日本学園vs立正大立正
緩急自在の日本学園・浅井、被安打4の完封で立正大立正を破る
完封した日本学園・浅井颯斗
1次予選の代表決定戦で、ともに接戦を勝ち抜いて都大会に出場した立正大立正と日本学園の一戦は、立正大立正の横手投げ・山本紘正と日本学園の左腕・浅井颯斗による息詰まる投手戦になった。
立正大立正の山本紘は、ピンチは招くものの、得点は許さない。「コーナーに投げることと、フォークボールにはまってくれました」と、山本紘は好投の理由を語る。
一方、日本学園の浅井は、スローカーブで打者のタイミングを外しながら、時折、力のあるストレートを投げる。「コロナによる休校期間に体ができて、球が強くなりました」と、高橋裕輔監督は語る。
実際、浅井の球速は、冬場は最速124キロだったが、今は130キロにアップしたという。130キロは高校野球では驚くべき速さではないが、スローカーブとの相乗効果で、より速く感じられる。コロナによる自粛期間、自主練習で鍛えた成果が出ている。
立正大立正にとって最大のチャンスは、この回先頭の8番・山本紘が二塁打で出塁した3回裏だった。しかし走者を進めることができず、得点できなかった。「悔いがあるとすれば、あの回の攻撃です」と内田和也監督は語る。その後は、塁に出ることもなかなかできなくなった。
それでも立正大立正の山本紘も踏ん張っているので、緊迫の投手戦が続いた。しかし試合の均衡は、思わぬ形で崩れた。
7回表日本学園は、一死後、9番・宮本虎太朗が二飛。しかし、立正大立正の二塁手が打球を見失い、内野安打となった。続く1番・吉澤仲容はエンドランで左前安打。立正大立正の左翼手から、三塁手への送球が乱れて、宮本が一気に生還して、日本学園が待望の1点を挙げた。吉澤はその間に三塁まで進み、2番・木下剛の中犠飛で日本学園はさらに1点を追加した。
この2点が重くのしかかり、2対0で日本学園が勝利した。
「あれだけミスが出ると……」と立正大立正の内田監督はミスによる失点を悔やんだ。けれども、選手個々の力はかなりある。投手陣はこの試合で好投した山本紘の他にも、9回に登板した球威のある西川拓磨がいる。この試合では結果を出せなかったが、主将で1番打者の松岡拓海は、攻守に野球センスの良さが光る。それでも、「自分たちの力不足が分かり、いい負けだったと思います」と、内田監督は言う。今後の成長が楽しみなチームであることは間違いない。
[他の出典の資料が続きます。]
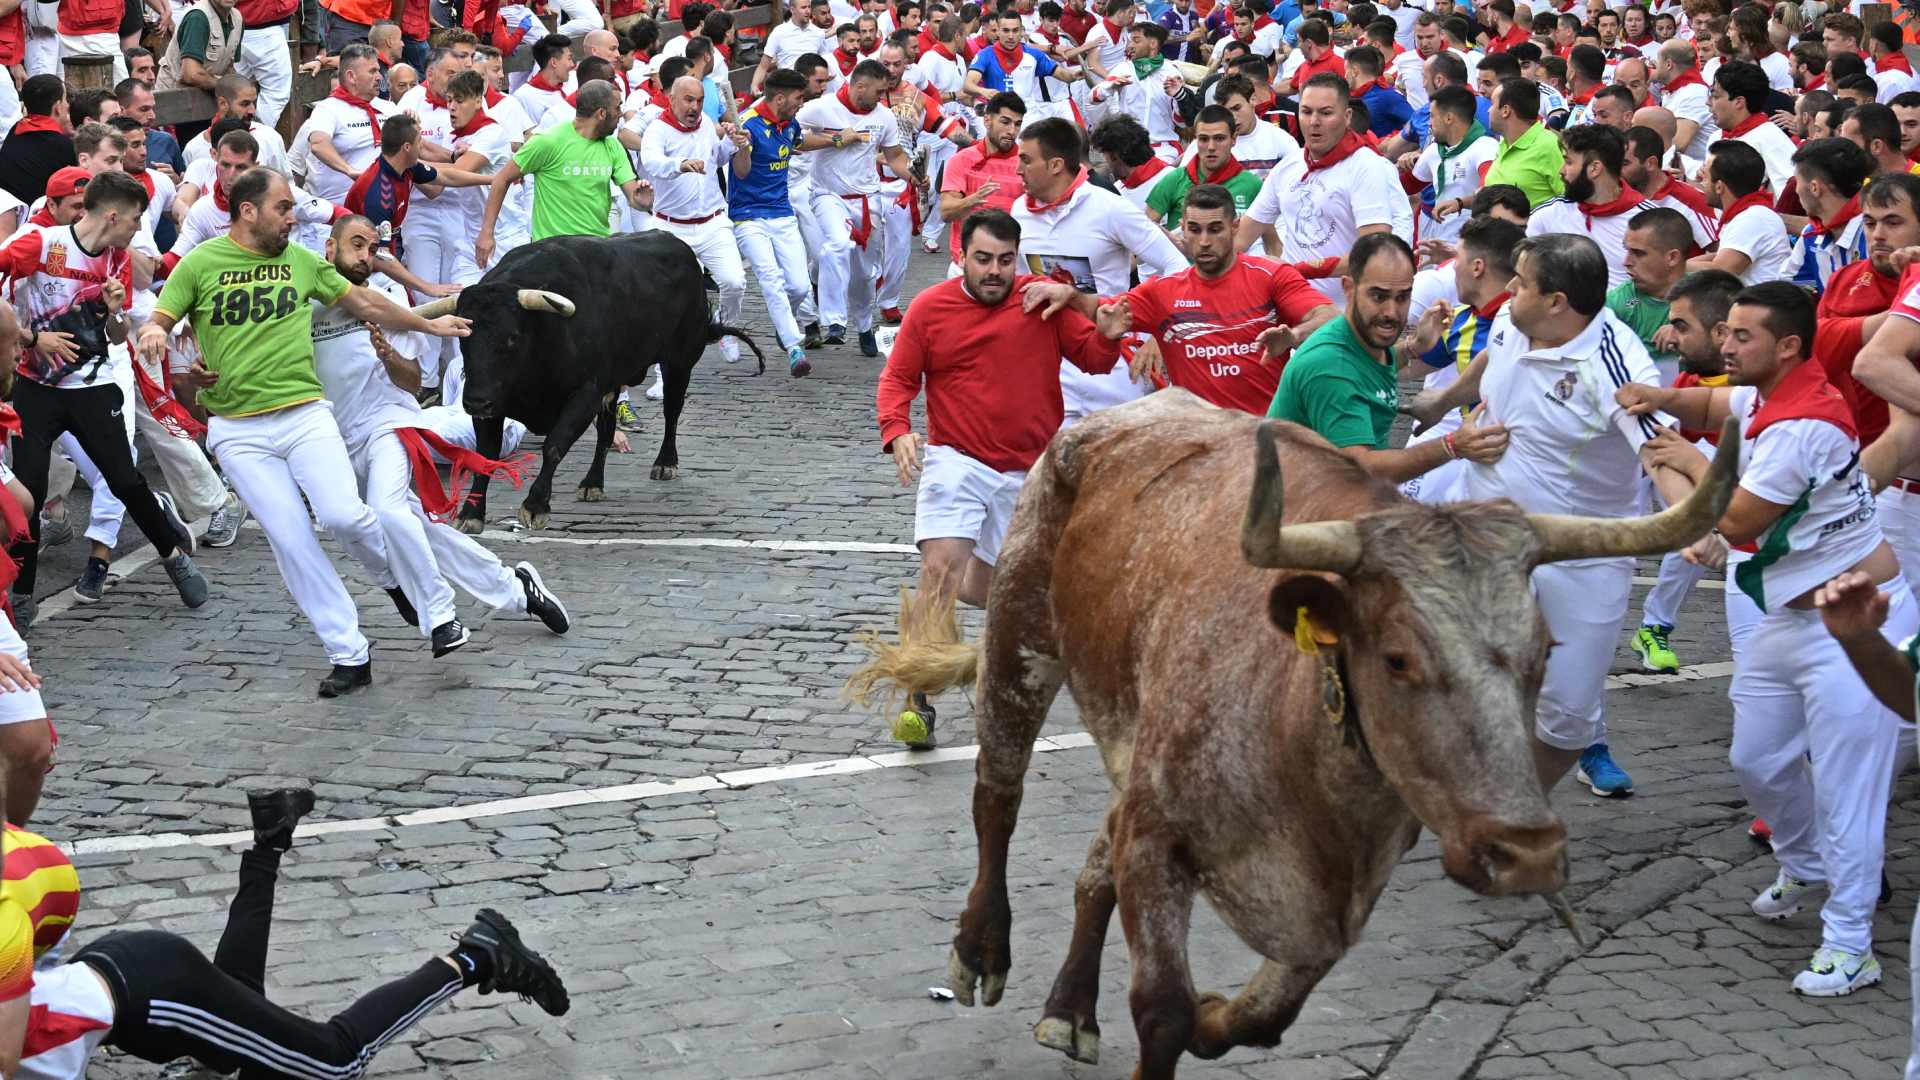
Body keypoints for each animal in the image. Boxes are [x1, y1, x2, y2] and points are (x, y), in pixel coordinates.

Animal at [428, 228, 764, 530]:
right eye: (462, 334)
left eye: (512, 337)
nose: (475, 401)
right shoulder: (494, 404)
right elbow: (485, 454)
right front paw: (471, 513)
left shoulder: (584, 394)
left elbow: (554, 446)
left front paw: (536, 506)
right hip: (614, 382)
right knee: (607, 429)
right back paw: (593, 482)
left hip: (679, 361)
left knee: (672, 411)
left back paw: (665, 462)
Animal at [848, 390, 1735, 1068]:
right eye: (1398, 658)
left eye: (1545, 650)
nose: (1528, 854)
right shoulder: (1159, 837)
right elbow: (1163, 1010)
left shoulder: (1339, 902)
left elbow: (1261, 1015)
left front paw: (1216, 1015)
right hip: (1022, 640)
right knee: (996, 796)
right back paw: (981, 950)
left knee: (1091, 862)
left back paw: (1070, 1010)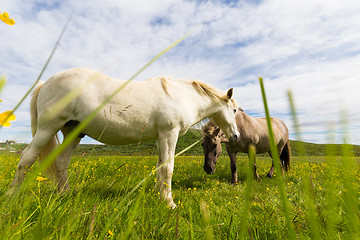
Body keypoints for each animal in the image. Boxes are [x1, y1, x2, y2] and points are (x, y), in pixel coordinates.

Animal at [9, 67, 239, 208]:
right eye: (235, 110)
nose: (236, 136)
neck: (180, 95)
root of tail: (45, 83)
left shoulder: (160, 138)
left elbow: (159, 166)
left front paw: (158, 195)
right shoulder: (169, 134)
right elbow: (168, 167)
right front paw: (169, 202)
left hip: (72, 133)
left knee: (61, 163)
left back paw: (64, 194)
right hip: (48, 128)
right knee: (27, 158)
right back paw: (12, 195)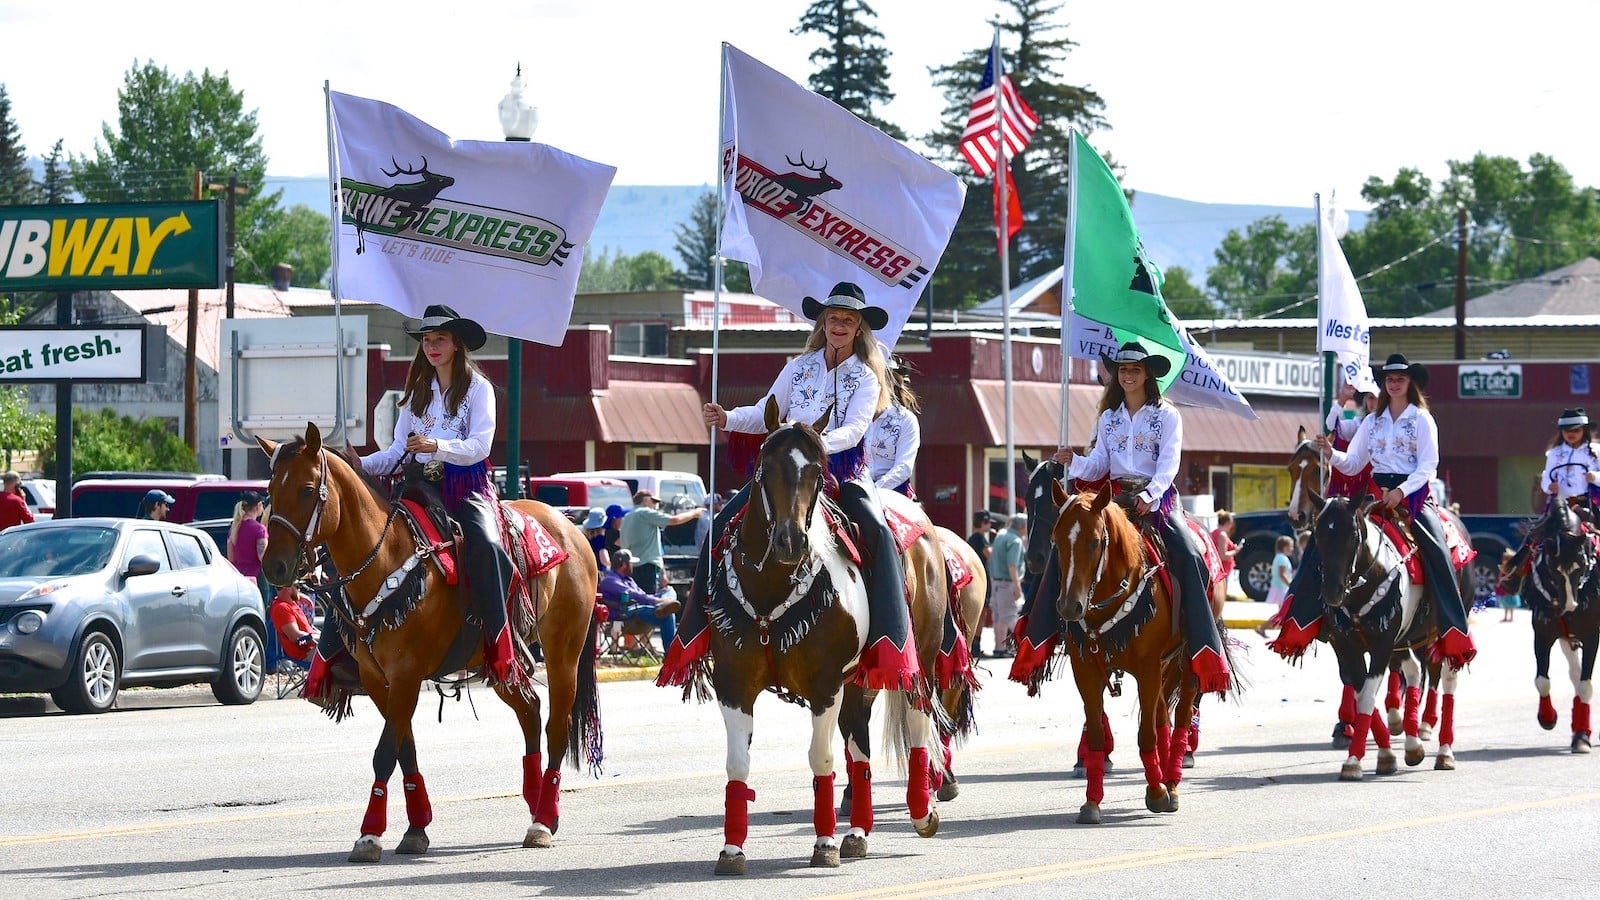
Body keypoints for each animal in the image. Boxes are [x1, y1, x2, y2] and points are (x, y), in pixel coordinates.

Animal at [259, 422, 601, 858]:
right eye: (270, 490)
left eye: (306, 490)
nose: (274, 567)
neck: (387, 556)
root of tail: (572, 528)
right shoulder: (378, 679)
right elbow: (404, 747)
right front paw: (416, 827)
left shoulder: (406, 674)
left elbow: (385, 752)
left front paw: (369, 833)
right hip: (499, 660)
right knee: (529, 710)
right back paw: (535, 799)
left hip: (563, 653)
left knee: (556, 725)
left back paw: (542, 820)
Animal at [700, 397, 947, 871]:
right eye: (765, 466)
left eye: (817, 472)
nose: (791, 541)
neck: (770, 588)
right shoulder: (733, 684)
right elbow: (737, 764)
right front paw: (732, 849)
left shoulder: (825, 684)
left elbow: (821, 758)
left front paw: (824, 843)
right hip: (859, 680)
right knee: (860, 748)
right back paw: (858, 831)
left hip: (917, 658)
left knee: (916, 718)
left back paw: (921, 812)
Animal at [1049, 480, 1203, 826]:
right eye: (1056, 540)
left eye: (1095, 542)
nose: (1069, 607)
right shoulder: (1086, 670)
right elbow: (1096, 735)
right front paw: (1092, 802)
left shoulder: (1147, 668)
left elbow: (1146, 735)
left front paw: (1157, 794)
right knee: (1162, 716)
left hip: (1185, 661)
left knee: (1180, 716)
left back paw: (1171, 784)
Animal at [1299, 483, 1472, 778]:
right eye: (1318, 532)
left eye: (1352, 534)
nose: (1332, 593)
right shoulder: (1345, 646)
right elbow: (1361, 694)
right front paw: (1383, 754)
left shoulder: (1382, 643)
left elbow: (1368, 696)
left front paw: (1355, 759)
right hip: (1406, 640)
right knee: (1414, 670)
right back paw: (1413, 743)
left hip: (1445, 630)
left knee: (1446, 678)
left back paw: (1444, 751)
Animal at [1510, 490, 1600, 749]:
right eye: (1552, 568)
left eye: (1581, 565)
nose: (1570, 606)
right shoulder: (1544, 633)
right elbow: (1543, 680)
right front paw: (1547, 717)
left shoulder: (1592, 635)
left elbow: (1586, 685)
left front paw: (1582, 737)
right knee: (1573, 673)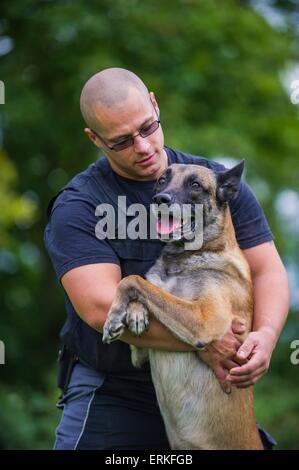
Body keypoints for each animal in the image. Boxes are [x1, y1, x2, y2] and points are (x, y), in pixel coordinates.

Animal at [103, 162, 264, 452]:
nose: (160, 199)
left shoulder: (204, 319)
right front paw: (133, 314)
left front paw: (116, 315)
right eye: (161, 180)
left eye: (195, 185)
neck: (184, 256)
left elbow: (132, 279)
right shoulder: (142, 352)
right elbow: (145, 287)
勝った日本学園の浅利は被安打4の完封勝利。「完封は練習試合を含めても初めてです」と浅利は言う。2回戦は25日に都営駒沢球場で東亜学園と対戦する。実は昨年の秋季都大会でも、2回戦に都営駒沢球場で東亜学園と対戦し、この時は日本学園が勝っている。「去年の試合はセカンド(吉澤)しか出ていませんから。楽しみにしています」と、高橋監督は語る。偶然が重なって実現した因縁の対決。楽しみな一戦だ。